* Atlantic Array would have had capacity of 1.2 GW
* Could have powered up to 900,000 British households
* RWE to focus on less technically challenging sites
* Decision comes amid uncertainty over UK energy policy
FRANKFURT, Nov 26 (Reuters) - German utility RWE has scrapped plans to build one of the world’s largest offshore wind parks in Britain, as soaring gas and electricity prices fuel uncertainty over the UK government’s commitment to renewable energy subsidies.
RWE said on Tuesday it would not go ahead with the proposed 1.2 gigawatt (GW) Atlantic Array wind park off southwest England, which would have featured up to 240 wind turbines with the potential to power as many as 900,000 British households.
“This is not a decision we have taken lightly, however given the technological challenges and market conditions, now is not the right time for RWE to continue to progress with this project,” Paul Cowling, director of offshore at RWE’s renewable energy unit Innogy, said in a statement.
Britain’s energy sector has come under intense scrutiny in recent months, after opposition leader Ed Miliband said he would cap prices following years of steep rises, forcing the government on to the back foot.
In response, Prime Minister David Cameron has said he would cut so-called green taxes. Environmental taxes and social charges contribute nearly 10 percent to domestic energy bills, which average more than 1,200 pounds ($1,900) a year for each household.

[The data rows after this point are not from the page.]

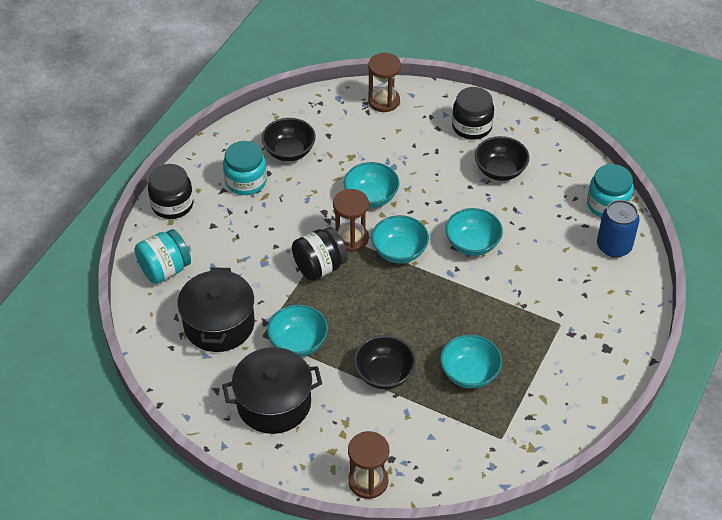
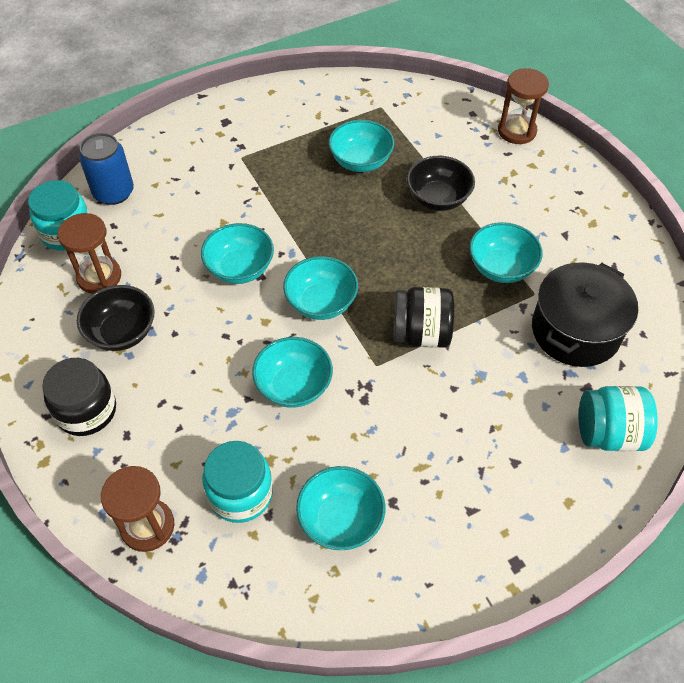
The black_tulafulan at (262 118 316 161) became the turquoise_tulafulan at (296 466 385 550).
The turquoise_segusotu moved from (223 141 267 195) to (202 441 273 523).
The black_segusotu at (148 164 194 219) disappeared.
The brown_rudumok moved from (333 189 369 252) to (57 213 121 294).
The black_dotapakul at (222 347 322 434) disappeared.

The six energy companies that dominate Britain’s energy market - which include RWE - have defended steep price rises, blaming green costs, wholesale prices and the cost of using the national grid.
Offshore wind parks have a relatively high risk profile compared with onshore sites, as turbines are installed in open water and need to withstand more challenging weather conditions such as higher wind speeds.
“We will continue to focus on the other less technically challenging offshore projects within our extensive offshore pipeline of up to 5.2 GW,” RWE’s Cowling said.
RWE, under pressure from plunging wholesale power prices, a boom in renewable energy capacity in its home market as well as Germany’s decision to abandon nuclear power by 2022, is in the process of a major restructuring that has led it to slash about 13,000 jobs, or about 18 percent of its workforce since 2011 and to halve its dividend for this year.
Burdened by 30.8 billion euros ($41.6 billion) of debt, the group has embarked on a “capital light” strategy, aiming to partly outsource funding for expensive renewable energy projects, including offshore.